Stored data

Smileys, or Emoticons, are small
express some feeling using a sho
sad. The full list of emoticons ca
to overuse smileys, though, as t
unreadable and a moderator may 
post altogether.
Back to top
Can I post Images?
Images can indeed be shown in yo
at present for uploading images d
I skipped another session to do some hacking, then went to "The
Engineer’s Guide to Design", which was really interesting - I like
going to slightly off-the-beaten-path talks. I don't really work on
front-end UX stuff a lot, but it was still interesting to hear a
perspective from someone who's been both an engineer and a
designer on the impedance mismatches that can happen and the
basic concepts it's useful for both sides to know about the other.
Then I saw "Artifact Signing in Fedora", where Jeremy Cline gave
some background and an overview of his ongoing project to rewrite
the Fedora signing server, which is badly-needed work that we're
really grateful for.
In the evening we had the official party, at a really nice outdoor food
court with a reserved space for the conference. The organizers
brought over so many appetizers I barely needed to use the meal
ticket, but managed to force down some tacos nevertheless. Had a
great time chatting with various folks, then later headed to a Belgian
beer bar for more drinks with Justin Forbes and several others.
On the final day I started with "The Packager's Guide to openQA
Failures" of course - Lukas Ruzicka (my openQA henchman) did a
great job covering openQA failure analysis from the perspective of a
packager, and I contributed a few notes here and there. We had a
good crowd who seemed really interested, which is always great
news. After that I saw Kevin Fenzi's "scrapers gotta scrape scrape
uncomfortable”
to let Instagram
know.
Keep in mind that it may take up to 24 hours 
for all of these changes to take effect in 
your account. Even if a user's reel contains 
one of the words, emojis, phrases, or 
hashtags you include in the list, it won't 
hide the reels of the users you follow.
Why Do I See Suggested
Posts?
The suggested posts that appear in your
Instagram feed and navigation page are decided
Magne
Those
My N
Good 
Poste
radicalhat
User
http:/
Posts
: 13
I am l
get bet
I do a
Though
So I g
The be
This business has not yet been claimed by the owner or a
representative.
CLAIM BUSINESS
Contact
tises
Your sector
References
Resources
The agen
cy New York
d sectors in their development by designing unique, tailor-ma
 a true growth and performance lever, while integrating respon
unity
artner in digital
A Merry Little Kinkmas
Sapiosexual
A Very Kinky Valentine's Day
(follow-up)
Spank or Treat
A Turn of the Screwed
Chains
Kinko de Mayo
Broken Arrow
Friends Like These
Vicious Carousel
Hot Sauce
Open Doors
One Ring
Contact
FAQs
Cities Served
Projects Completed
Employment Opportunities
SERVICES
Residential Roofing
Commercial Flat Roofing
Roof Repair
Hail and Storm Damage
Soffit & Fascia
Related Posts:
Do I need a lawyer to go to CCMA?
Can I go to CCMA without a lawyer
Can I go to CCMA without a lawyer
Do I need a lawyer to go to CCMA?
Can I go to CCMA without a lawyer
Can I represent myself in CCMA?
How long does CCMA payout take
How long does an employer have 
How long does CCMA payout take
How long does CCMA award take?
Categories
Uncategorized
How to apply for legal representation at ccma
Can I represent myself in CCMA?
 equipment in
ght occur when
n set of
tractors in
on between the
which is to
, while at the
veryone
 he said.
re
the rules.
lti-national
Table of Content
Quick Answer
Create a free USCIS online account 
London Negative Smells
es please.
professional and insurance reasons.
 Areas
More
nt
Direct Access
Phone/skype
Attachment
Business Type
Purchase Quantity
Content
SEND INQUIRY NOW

**ACTIVITY:** Quote every line of the records above verbatim, in the same order, without changing anything.

**RESPONSE TO THE EXERCISE:**
Smileys, or Emoticons, are small
express some feeling using a sho
sad. The full list of emoticons ca
to overuse smileys, though, as t
unreadable and a moderator may 
post altogether.
Back to top
Can I post Images?
Images can indeed be shown in yo
at present for uploading images d
I skipped another session to do some hacking, then went to "The
Engineer’s Guide to Design", which was really interesting - I like
going to slightly off-the-beaten-path talks. I don't really work on
front-end UX stuff a lot, but it was still interesting to hear a
perspective from someone who's been both an engineer and a
designer on the impedance mismatches that can happen and the
basic concepts it's useful for both sides to know about the other.
Then I saw "Artifact Signing in Fedora", where Jeremy Cline gave
some background and an overview of his ongoing project to rewrite
the Fedora signing server, which is badly-needed work that we're
really grateful for.
In the evening we had the official party, at a really nice outdoor food
court with a reserved space for the conference. The organizers
brought over so many appetizers I barely needed to use the meal
ticket, but managed to force down some tacos nevertheless. Had a
great time chatting with various folks, then later headed to a Belgian
beer bar for more drinks with Justin Forbes and several others.
On the final day I started with "The Packager's Guide to openQA
Failures" of course - Lukas Ruzicka (my openQA henchman) did a
great job covering openQA failure analysis from the perspective of a
packager, and I contributed a few notes here and there. We had a
good crowd who seemed really interested, which is always great
news. After that I saw Kevin Fenzi's "scrapers gotta scrape scrape
uncomfortable”
to let Instagram
know.
Keep in mind that it may take up to 24 hours 
for all of these changes to take effect in 
your account. Even if a user's reel contains 
one of the words, emojis, phrases, or 
hashtags you include in the list, it won't 
hide the reels of the users you follow.
Why Do I See Suggested
Posts?
The suggested posts that appear in your
Instagram feed and navigation page are decided
Magne
Those
My N
Good 
Poste
radicalhat
User
http:/
Posts
: 13
I am l
get bet
I do a
Though
So I g
The be
This business has not yet been claimed by the owner or a
representative.
CLAIM BUSINESS
Contact
tises
Your sector
References
Resources
The agen
cy New York
d sectors in their development by designing unique, tailor-ma
 a true growth and performance lever, while integrating respon
unity
artner in digital
A Merry Little Kinkmas
Sapiosexual
A Very Kinky Valentine's Day
(follow-up)
Spank or Treat
A Turn of the Screwed
Chains
Kinko de Mayo
Broken Arrow
Friends Like These
Vicious Carousel
Hot Sauce
Open Doors
One Ring
Contact
FAQs
Cities Served
Projects Completed
Employment Opportunities
SERVICES
Residential Roofing
Commercial Flat Roofing
Roof Repair
Hail and Storm Damage
Soffit & Fascia
Related Posts:
Do I need a lawyer to go to CCMA?
Can I go to CCMA without a lawyer
Can I go to CCMA without a lawyer
Do I need a lawyer to go to CCMA?
Can I go to CCMA without a lawyer
Can I represent myself in CCMA?
How long does CCMA payout take
How long does an employer have 
How long does CCMA payout take
How long does CCMA award take?
Categories
Uncategorized
How to apply for legal representation at ccma
Can I represent myself in CCMA?
 equipment in
ght occur when
n set of
tractors in
on between the
which is to
, while at the
veryone
 he said.
re
the rules.
lti-national
Table of Content
Quick Answer
Create a free USCIS online account 
London Negative Smells
es please.
professional and insurance reasons.
 Areas
More
nt
Direct Access
Phone/skype
Attachment
Business Type
Purchase Quantity
Content
SEND INQUIRY NOW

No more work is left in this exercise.